── RECORDS FOR THE EXERCISE
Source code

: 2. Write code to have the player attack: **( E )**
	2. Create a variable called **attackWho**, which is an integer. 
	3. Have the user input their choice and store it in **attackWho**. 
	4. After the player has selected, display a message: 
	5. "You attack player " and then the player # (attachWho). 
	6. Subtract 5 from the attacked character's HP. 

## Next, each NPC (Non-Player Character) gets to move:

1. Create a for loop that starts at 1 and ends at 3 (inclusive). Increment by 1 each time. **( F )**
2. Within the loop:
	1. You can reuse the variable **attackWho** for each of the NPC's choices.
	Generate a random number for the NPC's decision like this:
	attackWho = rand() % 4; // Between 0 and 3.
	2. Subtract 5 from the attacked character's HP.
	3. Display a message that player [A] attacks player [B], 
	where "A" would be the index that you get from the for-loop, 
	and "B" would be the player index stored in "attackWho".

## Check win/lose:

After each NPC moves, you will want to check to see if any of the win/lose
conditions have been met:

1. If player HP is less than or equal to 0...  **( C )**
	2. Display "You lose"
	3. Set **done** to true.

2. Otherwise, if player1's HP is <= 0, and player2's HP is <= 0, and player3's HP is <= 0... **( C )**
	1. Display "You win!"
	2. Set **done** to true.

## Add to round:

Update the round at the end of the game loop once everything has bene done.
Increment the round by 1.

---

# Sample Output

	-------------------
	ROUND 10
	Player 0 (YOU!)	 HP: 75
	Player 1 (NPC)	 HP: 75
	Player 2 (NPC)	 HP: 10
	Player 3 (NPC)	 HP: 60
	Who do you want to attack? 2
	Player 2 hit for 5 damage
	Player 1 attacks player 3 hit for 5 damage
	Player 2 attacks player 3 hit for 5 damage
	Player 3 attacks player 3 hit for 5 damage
────
── RECORDS FOR THE EXERCISE
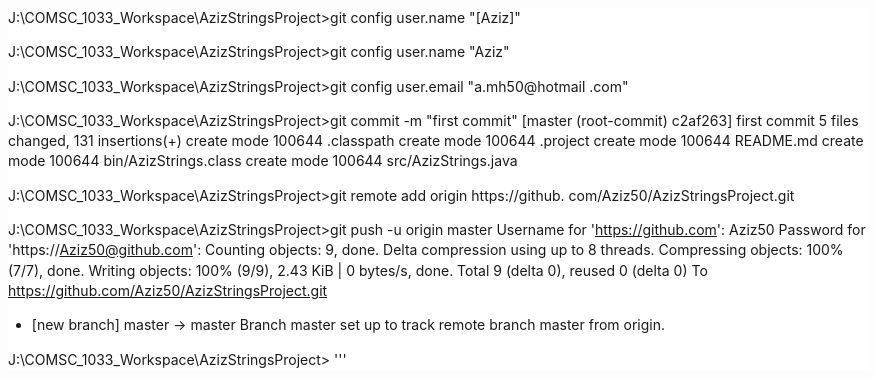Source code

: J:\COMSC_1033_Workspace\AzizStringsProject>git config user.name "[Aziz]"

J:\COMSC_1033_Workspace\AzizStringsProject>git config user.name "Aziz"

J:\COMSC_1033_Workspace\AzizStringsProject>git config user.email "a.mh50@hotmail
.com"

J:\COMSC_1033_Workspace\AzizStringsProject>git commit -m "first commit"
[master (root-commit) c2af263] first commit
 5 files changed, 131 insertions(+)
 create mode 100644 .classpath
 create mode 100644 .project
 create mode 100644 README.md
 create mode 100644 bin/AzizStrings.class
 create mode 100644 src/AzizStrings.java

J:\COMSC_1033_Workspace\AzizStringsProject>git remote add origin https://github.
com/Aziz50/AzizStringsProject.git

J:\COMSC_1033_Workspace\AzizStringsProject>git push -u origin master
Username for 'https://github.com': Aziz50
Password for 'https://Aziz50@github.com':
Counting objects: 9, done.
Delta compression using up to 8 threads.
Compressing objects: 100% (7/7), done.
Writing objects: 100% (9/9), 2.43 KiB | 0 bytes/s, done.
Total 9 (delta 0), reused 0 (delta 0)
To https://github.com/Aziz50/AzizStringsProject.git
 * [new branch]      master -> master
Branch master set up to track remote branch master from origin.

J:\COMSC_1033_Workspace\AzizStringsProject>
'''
────
[TASK BRIEF]: Print, without any change, the lines of the material from the line containing "1. If player" through the line containing "Player 3 attacks player 3 hit for 5 damage", including both of those lines.

[REPLY]:
1. If player HP is less than or equal to 0...  **( C )**
	2. Display "You lose"
	3. Set **done** to true.

2. Otherwise, if player1's HP is <= 0, and player2's HP is <= 0, and player3's HP is <= 0... **( C )**
	1. Display "You win!"
	2. Set **done** to true.

## Add to round:

Update the round at the end of the game loop once everything has bene done.
Increment the round by 1.

---

# Sample Output

	-------------------
	ROUND 10
	Player 0 (YOU!)	 HP: 75
	Player 1 (NPC)	 HP: 75
	Player 2 (NPC)	 HP: 10
	Player 3 (NPC)	 HP: 60
	Who do you want to attack? 2
	Player 2 hit for 5 damage
	Player 1 attacks player 3 hit for 5 damage
	Player 2 attacks player 3 hit for 5 damage
	Player 3 attacks player 3 hit for 5 damage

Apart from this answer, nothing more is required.